***** Available data *****

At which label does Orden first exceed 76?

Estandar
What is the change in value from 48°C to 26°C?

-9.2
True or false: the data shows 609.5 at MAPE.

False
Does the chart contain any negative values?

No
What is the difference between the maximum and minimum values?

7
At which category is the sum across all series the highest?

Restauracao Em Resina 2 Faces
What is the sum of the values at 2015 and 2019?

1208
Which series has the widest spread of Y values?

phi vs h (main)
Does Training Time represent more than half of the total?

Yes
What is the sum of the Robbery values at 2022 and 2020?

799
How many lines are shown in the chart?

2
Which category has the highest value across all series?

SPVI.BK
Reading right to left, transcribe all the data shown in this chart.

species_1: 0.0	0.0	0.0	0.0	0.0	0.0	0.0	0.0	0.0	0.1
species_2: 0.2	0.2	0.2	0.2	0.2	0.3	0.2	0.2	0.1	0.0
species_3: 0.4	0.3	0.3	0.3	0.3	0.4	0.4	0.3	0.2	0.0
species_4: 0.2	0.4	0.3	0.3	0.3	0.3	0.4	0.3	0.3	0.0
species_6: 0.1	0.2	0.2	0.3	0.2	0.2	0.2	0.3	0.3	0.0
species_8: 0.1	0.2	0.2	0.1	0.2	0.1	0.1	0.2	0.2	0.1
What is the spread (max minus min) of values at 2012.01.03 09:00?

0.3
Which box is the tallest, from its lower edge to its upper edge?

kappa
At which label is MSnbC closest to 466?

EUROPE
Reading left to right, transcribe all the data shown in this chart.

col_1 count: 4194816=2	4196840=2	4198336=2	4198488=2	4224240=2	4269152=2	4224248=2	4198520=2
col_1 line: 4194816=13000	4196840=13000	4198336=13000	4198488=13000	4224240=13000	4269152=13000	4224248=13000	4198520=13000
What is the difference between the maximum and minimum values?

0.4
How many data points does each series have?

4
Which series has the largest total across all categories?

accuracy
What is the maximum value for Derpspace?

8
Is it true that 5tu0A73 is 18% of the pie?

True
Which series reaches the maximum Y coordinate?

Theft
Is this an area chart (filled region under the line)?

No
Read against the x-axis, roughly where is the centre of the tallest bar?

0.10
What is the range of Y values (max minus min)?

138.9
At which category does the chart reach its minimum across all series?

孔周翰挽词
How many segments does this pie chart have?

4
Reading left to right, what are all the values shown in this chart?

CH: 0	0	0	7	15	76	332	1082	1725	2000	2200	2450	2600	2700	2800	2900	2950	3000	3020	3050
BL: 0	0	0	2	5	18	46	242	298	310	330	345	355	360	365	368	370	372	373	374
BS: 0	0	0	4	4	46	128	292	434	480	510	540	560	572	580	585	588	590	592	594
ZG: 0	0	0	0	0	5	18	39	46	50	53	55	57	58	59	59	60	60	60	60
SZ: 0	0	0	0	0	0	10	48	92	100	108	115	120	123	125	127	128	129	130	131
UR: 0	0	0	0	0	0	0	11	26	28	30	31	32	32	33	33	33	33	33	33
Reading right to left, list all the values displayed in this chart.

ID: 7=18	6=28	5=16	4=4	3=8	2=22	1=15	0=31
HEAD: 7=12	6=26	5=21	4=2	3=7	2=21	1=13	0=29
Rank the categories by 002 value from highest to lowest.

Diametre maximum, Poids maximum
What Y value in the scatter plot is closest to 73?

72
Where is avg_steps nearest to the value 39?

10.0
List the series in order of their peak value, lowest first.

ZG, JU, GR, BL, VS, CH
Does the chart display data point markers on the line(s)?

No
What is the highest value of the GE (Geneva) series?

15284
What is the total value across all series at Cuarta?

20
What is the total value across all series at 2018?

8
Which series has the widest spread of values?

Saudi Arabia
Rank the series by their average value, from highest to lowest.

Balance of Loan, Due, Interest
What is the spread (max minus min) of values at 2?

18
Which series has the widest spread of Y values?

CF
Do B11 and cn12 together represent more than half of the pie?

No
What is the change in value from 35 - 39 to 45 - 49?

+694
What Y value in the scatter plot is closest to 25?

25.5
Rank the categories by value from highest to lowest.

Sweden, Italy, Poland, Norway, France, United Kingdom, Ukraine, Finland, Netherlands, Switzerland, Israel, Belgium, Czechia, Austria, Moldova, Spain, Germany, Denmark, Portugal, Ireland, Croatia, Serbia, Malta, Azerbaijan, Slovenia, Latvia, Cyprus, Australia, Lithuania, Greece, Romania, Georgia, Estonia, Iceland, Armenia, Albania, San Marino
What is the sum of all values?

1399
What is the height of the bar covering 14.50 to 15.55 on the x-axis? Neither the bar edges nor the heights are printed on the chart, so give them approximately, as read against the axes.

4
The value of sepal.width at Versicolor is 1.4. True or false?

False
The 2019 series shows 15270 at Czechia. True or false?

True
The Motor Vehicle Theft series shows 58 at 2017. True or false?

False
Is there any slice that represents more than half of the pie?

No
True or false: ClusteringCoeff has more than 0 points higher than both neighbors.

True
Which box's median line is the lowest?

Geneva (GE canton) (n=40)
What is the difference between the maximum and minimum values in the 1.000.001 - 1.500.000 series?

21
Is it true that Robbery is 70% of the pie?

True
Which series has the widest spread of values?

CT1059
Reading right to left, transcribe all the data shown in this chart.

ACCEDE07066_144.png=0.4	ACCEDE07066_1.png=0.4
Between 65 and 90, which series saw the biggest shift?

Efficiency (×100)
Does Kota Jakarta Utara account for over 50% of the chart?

*****

→ Brief
Pull out every line of the items above that contains the word "total", and list those lines.

→ Written response
Does Training Time represent more than half of the total?
Which series has the largest total across all categories?
What is the total value across all series at Cuarta?
What is the total value across all series at 2018?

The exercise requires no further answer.